Segment Open
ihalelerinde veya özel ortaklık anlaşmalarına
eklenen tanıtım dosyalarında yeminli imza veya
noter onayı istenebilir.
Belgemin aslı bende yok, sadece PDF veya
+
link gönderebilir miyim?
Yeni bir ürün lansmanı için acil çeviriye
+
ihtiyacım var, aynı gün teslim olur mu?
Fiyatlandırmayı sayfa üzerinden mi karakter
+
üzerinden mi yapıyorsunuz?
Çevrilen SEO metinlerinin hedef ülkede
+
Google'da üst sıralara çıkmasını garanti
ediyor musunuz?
Segment Closed
Segment Open
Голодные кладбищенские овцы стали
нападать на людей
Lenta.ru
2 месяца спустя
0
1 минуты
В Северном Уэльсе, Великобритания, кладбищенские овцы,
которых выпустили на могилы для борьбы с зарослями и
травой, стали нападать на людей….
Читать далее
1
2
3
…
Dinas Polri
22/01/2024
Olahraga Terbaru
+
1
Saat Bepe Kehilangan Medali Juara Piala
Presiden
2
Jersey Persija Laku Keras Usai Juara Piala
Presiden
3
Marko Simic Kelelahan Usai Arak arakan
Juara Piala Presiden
Segment Closed
Segment Open
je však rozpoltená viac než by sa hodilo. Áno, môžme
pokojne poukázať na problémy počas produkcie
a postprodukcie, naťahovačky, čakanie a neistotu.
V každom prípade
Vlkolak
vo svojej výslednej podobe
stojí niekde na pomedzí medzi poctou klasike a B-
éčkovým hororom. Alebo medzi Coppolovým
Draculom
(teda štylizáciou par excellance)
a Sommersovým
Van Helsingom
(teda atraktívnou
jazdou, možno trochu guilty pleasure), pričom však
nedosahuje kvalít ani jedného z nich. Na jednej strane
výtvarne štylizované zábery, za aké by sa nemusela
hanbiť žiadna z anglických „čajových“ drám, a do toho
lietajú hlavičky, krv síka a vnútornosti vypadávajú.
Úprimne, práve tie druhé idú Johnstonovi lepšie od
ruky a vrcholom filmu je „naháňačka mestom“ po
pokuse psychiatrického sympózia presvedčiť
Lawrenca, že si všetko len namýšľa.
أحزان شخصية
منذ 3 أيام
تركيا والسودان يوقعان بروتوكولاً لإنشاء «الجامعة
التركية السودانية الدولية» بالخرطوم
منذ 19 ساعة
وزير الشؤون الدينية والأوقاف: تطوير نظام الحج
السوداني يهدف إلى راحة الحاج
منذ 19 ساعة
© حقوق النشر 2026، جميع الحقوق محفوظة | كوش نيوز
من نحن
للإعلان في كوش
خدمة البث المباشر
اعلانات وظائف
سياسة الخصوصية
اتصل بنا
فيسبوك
Segment Closed
Your objective: Arrange the lines of the material as a numbered list, beginning with the line containing "ihalelerinde veya özel ortaklık anlaşmalarına" and continuing through the line containing "ihtiyacım var, aynı gün teslim olur mu?". Leave out any blank lines.

Answer section:
1. ihalelerinde veya özel ortaklık anlaşmalarına
2. eklenen tanıtım dosyalarında yeminli imza veya
3. noter onayı istenebilir.
4. Belgemin aslı bende yok, sadece PDF veya
5. +
6. link gönderebilir miyim?
7. Yeni bir ürün lansmanı için acil çeviriye
8. +
9. ihtiyacım var, aynı gün teslim olur mu?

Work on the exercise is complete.